§ **Task objective**
Count the lines in the rows below that contain the string "aromit". Reply with the number alone.

§ **Records to use**

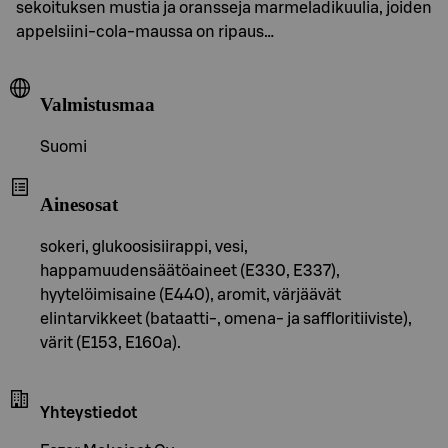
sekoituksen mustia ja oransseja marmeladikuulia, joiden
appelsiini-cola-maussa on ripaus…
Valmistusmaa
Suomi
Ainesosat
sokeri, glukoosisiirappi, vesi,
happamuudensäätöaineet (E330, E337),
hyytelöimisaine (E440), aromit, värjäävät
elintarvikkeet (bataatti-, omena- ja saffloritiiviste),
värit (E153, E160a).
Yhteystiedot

§ **Answer area**
1